WORK ORDER | Collect each line of the entries that holds the string "object".

*** Block opens ***

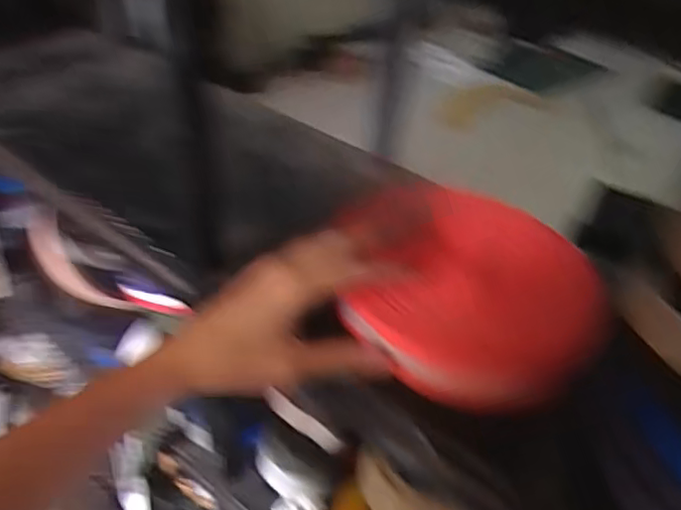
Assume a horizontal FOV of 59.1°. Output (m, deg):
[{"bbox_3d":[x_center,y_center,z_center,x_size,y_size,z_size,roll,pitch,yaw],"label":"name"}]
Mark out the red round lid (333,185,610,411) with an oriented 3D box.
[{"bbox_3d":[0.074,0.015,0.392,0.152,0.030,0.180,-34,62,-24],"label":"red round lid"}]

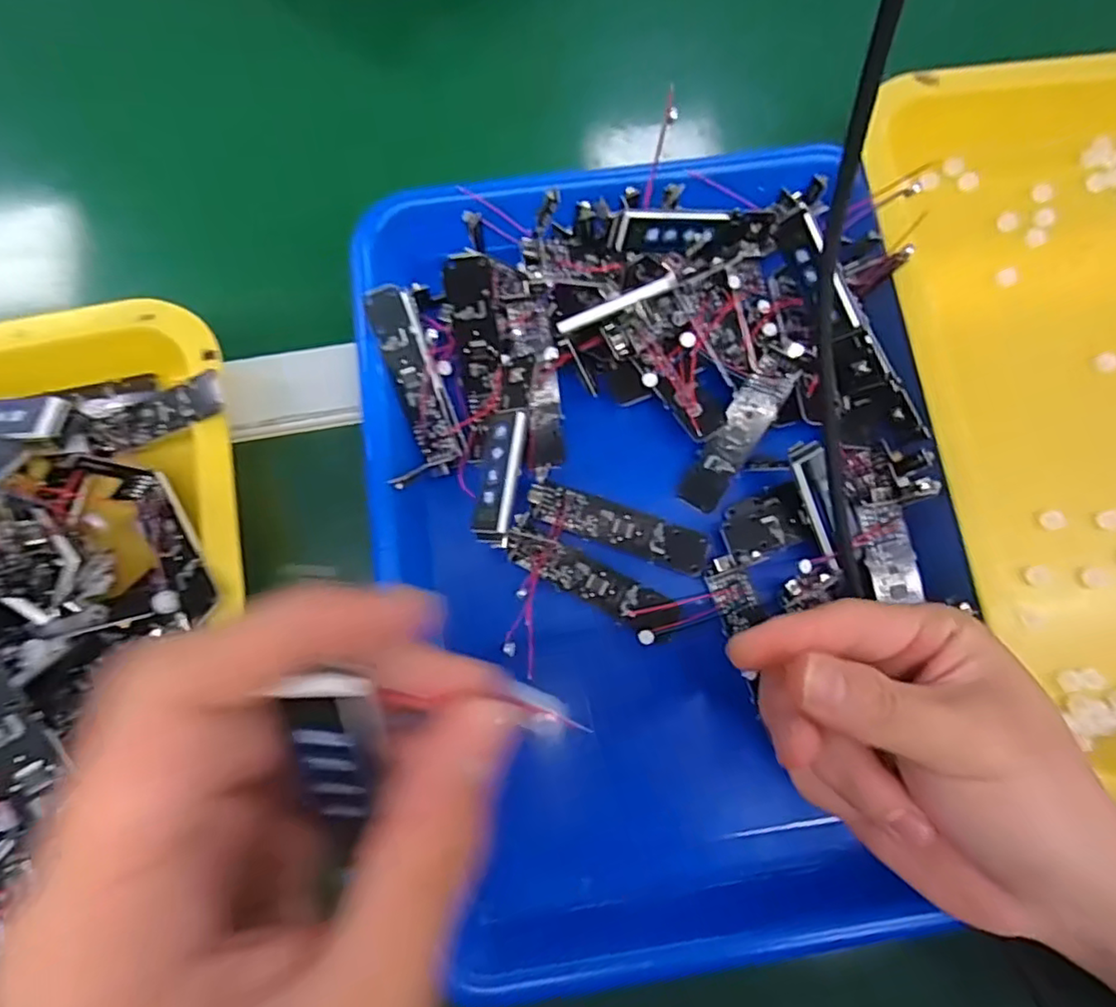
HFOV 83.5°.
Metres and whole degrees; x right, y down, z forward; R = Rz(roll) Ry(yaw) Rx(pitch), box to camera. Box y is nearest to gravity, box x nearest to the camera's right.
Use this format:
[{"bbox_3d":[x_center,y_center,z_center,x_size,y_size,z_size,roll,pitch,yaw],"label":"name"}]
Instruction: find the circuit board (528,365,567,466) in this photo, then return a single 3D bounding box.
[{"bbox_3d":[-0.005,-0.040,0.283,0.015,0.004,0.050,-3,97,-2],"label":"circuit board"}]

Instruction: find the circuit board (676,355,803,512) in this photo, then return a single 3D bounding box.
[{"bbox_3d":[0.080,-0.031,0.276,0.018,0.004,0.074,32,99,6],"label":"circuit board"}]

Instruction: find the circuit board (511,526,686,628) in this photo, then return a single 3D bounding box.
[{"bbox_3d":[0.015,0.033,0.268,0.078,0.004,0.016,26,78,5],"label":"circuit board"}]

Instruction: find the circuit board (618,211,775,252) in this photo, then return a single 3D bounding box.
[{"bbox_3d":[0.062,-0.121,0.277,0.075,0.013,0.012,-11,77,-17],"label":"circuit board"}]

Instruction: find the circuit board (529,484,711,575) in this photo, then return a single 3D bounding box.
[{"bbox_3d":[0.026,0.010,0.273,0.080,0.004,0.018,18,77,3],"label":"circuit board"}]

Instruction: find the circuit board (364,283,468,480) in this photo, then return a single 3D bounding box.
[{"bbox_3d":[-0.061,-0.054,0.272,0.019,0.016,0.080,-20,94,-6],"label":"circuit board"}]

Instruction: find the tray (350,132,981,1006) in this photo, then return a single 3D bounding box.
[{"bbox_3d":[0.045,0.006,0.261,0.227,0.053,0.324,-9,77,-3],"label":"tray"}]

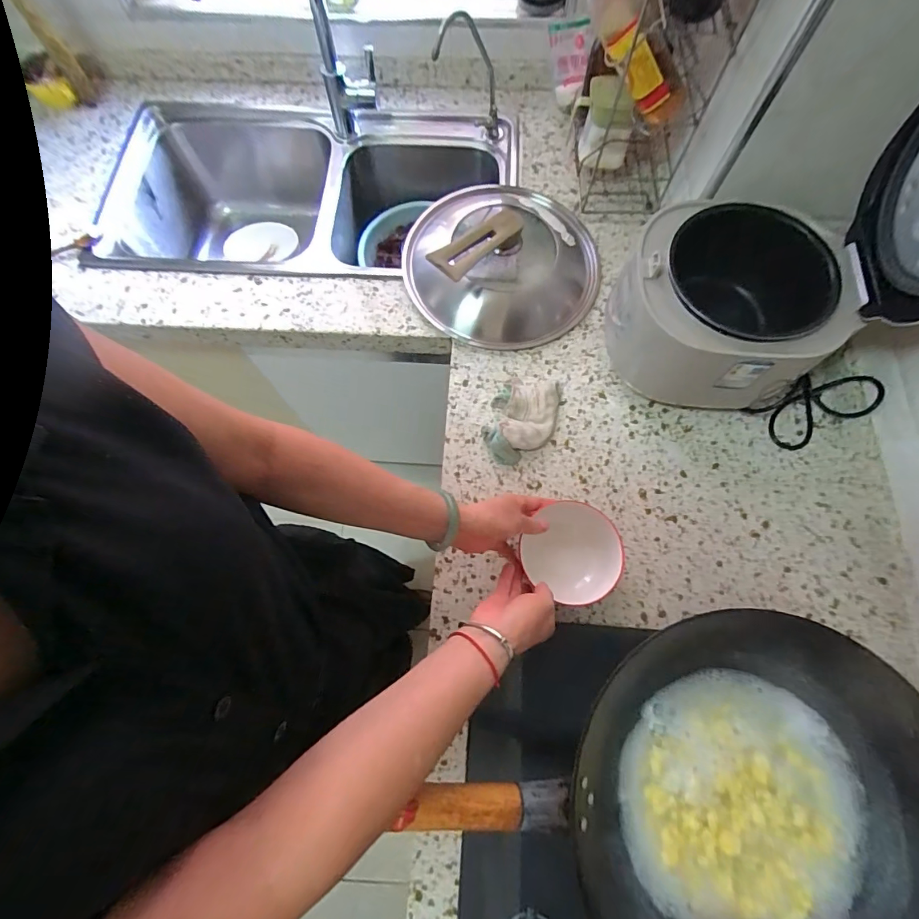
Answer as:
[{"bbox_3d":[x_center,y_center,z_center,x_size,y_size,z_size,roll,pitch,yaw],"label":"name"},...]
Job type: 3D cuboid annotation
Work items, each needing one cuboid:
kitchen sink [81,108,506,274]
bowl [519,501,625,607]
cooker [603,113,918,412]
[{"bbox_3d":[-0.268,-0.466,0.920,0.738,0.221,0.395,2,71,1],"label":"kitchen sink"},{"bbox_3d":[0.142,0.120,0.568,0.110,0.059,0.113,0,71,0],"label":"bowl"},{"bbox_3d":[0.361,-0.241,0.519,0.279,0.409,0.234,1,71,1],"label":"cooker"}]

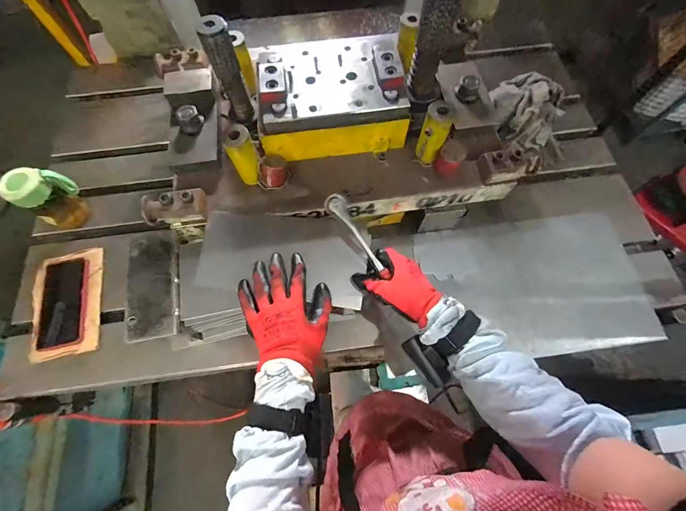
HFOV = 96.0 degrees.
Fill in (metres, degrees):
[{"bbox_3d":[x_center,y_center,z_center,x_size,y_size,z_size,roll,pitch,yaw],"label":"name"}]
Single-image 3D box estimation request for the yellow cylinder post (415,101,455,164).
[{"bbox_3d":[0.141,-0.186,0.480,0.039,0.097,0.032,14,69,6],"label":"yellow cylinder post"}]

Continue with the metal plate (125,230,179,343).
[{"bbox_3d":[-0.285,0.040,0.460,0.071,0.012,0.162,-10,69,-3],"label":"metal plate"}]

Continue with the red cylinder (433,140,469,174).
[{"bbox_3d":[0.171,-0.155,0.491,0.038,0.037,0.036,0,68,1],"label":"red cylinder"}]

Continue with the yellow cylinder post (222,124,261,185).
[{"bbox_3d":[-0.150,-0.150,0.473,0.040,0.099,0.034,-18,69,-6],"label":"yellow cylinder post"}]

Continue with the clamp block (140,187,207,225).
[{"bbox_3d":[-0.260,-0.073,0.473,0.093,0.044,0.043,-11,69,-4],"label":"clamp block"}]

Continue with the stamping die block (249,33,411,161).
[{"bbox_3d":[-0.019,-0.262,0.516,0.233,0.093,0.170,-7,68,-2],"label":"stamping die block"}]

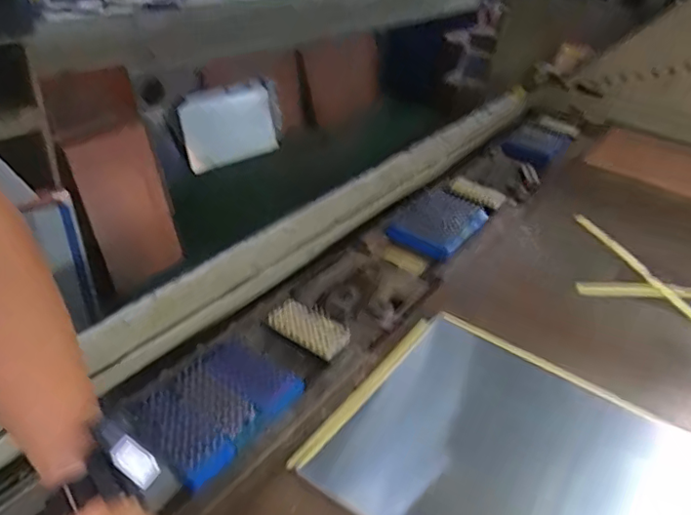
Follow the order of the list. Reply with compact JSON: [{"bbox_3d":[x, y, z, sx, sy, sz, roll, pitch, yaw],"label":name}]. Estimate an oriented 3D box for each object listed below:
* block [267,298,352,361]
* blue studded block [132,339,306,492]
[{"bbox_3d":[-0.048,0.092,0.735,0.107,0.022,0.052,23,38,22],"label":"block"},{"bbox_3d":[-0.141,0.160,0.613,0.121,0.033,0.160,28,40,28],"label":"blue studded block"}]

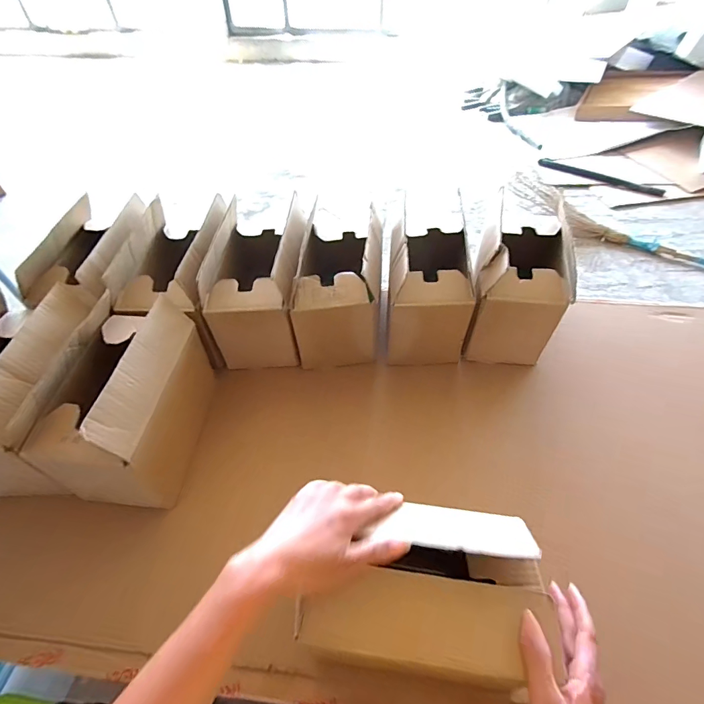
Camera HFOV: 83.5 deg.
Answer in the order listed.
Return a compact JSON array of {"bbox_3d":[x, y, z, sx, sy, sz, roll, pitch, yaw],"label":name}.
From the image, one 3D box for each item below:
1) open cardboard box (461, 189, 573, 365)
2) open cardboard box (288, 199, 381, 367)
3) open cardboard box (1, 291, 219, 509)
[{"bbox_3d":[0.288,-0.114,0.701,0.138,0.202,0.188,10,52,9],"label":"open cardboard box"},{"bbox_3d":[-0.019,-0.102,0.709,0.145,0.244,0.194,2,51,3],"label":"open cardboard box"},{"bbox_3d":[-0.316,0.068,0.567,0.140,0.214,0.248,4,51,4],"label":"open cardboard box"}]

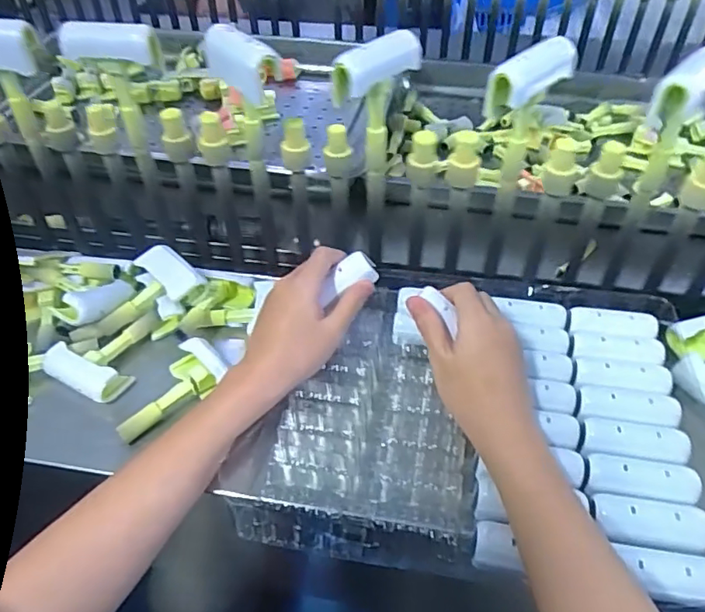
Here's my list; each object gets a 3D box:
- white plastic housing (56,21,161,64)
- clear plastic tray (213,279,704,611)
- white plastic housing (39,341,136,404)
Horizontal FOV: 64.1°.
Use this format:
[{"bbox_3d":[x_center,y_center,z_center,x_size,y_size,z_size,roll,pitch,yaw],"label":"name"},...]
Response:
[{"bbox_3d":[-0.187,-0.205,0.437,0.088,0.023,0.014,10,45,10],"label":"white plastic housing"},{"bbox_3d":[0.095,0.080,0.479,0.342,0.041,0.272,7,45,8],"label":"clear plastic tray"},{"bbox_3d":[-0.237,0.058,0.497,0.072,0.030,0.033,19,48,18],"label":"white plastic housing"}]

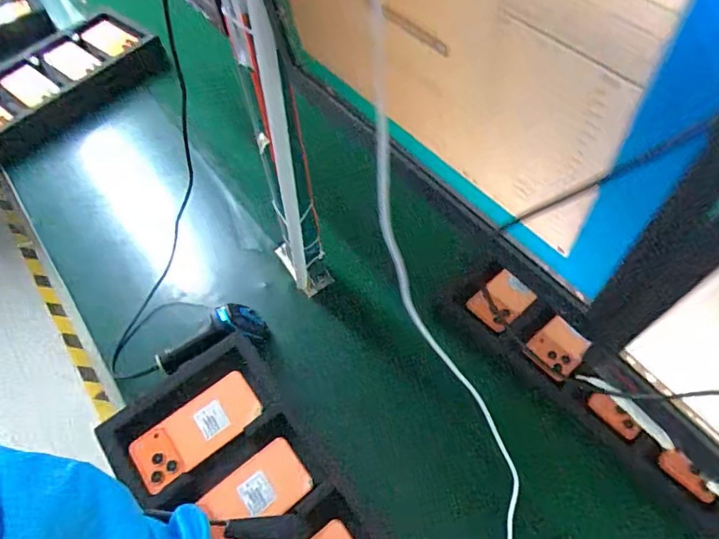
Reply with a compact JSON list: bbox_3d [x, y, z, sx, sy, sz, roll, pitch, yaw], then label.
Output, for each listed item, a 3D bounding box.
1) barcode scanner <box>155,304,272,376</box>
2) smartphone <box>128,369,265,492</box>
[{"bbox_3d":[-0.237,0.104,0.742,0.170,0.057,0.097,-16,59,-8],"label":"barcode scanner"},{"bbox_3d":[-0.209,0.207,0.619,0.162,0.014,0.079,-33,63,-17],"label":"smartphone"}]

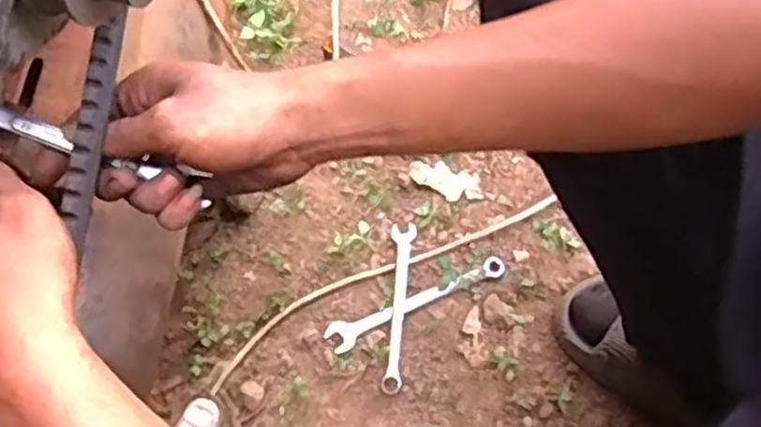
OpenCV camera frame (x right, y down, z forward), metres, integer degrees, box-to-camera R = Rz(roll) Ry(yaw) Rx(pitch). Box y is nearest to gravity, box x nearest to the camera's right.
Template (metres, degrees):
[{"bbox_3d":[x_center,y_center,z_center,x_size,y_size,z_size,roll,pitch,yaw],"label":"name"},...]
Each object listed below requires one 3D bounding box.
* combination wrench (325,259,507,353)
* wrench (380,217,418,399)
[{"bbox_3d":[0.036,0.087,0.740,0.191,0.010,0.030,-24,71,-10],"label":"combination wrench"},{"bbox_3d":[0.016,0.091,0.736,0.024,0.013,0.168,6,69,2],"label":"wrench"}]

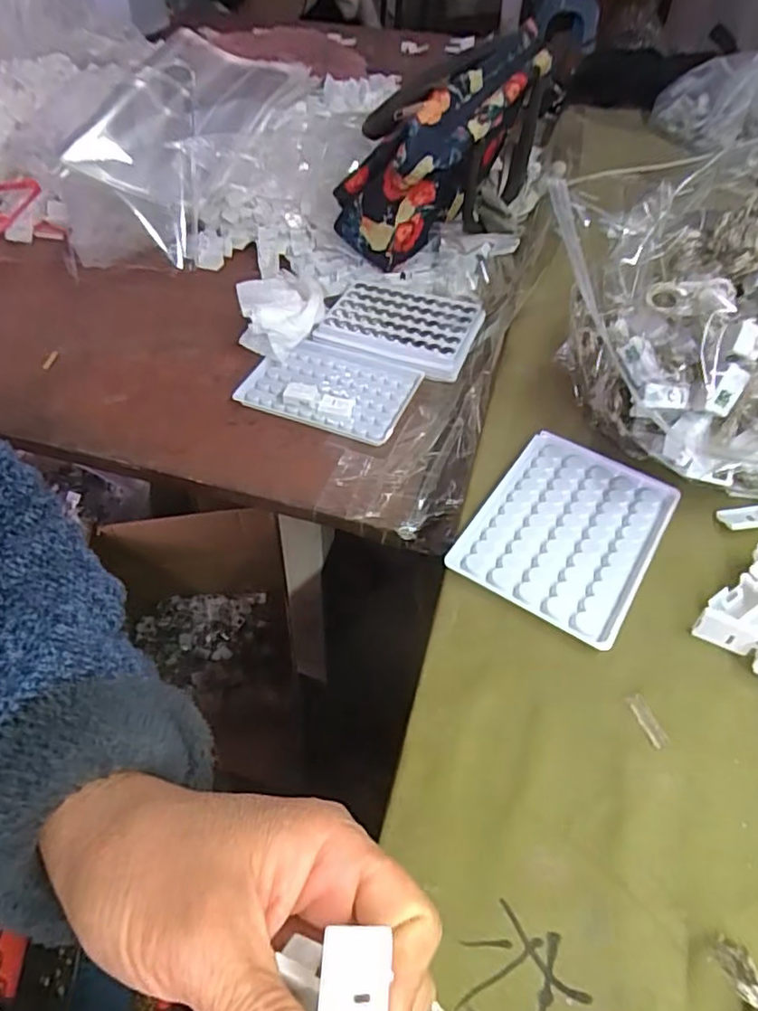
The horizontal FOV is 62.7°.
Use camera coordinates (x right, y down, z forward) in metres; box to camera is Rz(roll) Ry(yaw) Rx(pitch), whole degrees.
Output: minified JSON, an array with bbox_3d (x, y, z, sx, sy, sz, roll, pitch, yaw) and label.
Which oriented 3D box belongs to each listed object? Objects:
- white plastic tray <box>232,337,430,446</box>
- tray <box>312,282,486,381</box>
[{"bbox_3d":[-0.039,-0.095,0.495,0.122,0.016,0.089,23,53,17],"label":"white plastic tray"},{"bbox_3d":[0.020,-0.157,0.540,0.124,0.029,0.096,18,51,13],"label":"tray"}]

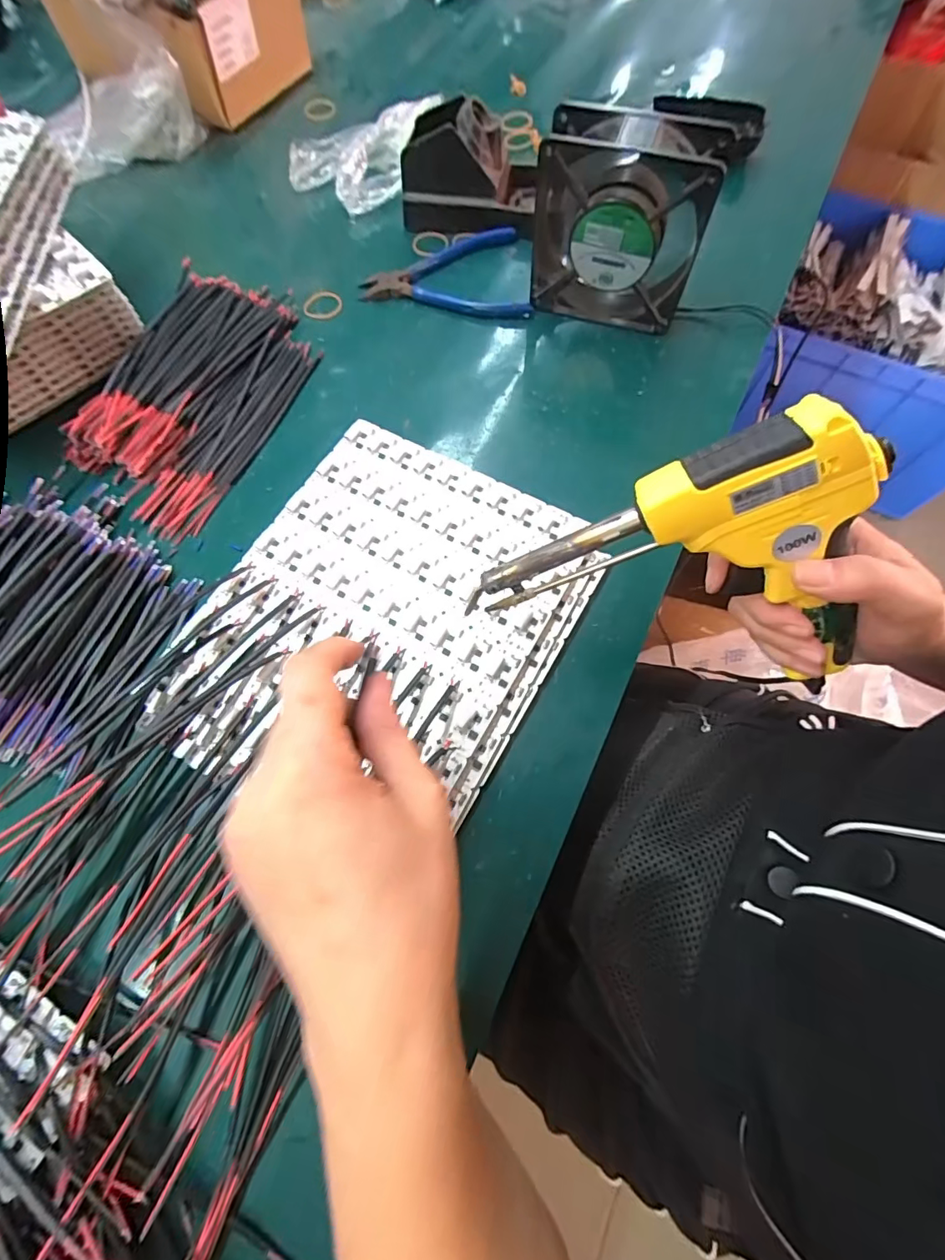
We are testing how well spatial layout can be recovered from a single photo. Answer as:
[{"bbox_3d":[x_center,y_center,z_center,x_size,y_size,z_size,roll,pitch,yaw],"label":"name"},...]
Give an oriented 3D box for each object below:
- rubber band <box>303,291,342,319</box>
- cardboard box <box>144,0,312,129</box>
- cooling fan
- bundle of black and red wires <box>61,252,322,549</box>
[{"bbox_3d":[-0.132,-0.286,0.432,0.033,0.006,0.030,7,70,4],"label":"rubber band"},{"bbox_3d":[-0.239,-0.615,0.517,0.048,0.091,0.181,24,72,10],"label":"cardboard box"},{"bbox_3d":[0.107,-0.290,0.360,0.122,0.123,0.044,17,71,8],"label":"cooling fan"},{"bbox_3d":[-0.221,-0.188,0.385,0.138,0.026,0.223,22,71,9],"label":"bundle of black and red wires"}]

*** Block closes ***

ANSWER SPACE |
Follow the order of the list. Reply with compact JSON: [{"bbox_3d":[x, y, z, sx, sy, sz, roll, pitch, yaw],"label":name}]. Estimate an oriented 3D box for each object listed below:
Here's my list; each object gets a 3D box:
Each object listed below requires one 3D bounding box.
Which oriented 3D box belongs to each listed object? Objects:
Give an oriented 3D box for each object below:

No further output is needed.